Nous avons également choisi d’inclure à titre posthume la fillette de Granby dans notre bouquet de personnalités de l’année. Sa mort, tout aussi atroce que sa vie, nous oblige à regarder une dure réalité en face : le Québec doit en faire beaucoup plus pour protéger les enfants les plus vulnérables.
De tous nos choix, c’est celui d’inclure ou pas François Legault qui a suscité le plus de divergences. « Il n’a fait que le travail attendu d’un premier ministre », ont objecté certains.
Mais il suffit de rappeler à quel point les Québécois étaient à cran il n’y a pas si longtemps pour mesurer la puissance de l’effet Legault. Pas moins de 69 % trouvaient que le Québec allait mal en 2017 et réclamaient un changement de cap majeur. Ce chiffre grimpait même à 79 % au sein de la génération X !
Après un an de régime caquiste, la pression a diminué dans le presto : moins d’un Québécois sur deux est toujours de cet avis, selon un sondage Léger mené pour L’actualité. C’est encore beaucoup de mécontents, bien sûr. Mais il n’est pas mince, l’exploit de réussir à réduire les divisions, ce qui va à contre-courant du mouvement que l’on observe dans bien des pays du monde.
Pressé d’agir, le gouvernement inexpérimenté de François Legault a commis des bourdes, mais le premier ministre a eu le mérite et l’humilité de reconnaître ses erreurs et de corriger le tir. On ne peut que lui souhaiter de poursuivre de façon éclairée son apprentissage du pouvoir.

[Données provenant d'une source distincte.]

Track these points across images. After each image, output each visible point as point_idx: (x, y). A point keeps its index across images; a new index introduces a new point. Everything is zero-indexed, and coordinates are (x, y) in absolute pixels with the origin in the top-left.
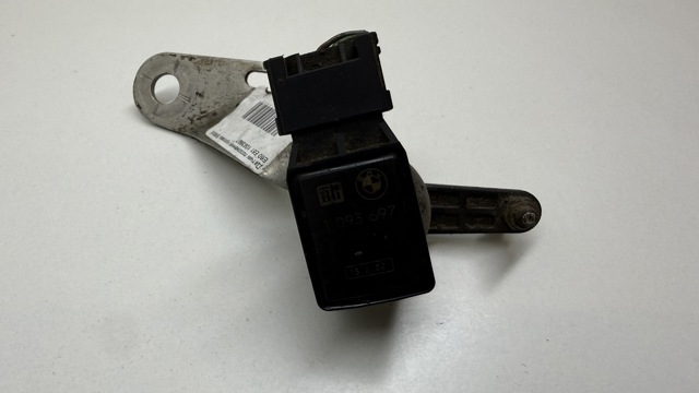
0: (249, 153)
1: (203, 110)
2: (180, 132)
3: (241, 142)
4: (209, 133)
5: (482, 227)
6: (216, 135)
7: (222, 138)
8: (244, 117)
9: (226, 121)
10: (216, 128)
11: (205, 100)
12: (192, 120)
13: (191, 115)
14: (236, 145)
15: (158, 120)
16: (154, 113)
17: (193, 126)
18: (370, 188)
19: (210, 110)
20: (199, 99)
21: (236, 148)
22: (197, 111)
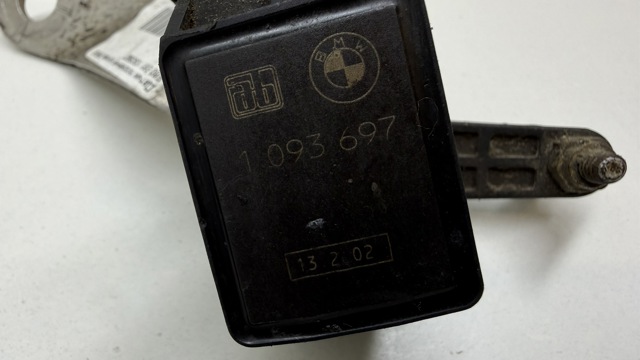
0: (137, 70)
1: (90, 26)
2: (55, 59)
3: (130, 58)
4: (90, 55)
5: (514, 187)
6: (98, 54)
7: (106, 58)
8: (142, 28)
9: (117, 37)
10: (102, 48)
11: (91, 13)
12: (73, 42)
13: (70, 34)
14: (122, 62)
15: (27, 43)
16: (23, 35)
17: (74, 50)
18: (339, 76)
19: (99, 27)
20: (83, 12)
21: (121, 66)
22: (80, 28)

Le grand défi qu’il devra relever, c’est de trouver une réponse adéquate aux attentes des jeunes en matière de lutte contre les changements climatiques. Ils ont découvert en 2019 l’immense pouvoir qu’ils ont entre leurs mains. Et ils seront encore plus nombreux à avoir l’âge de voter lorsque viendra la prochaine élection, dans trois ans. Si François Legault tient à son avenir politique, il aurait avantage à aider les jeunes à garder espoir dans leur propre avenir sur cette terre.
Cet éditorial a été publié dans le numéro de janvier 2020 de L’actualité.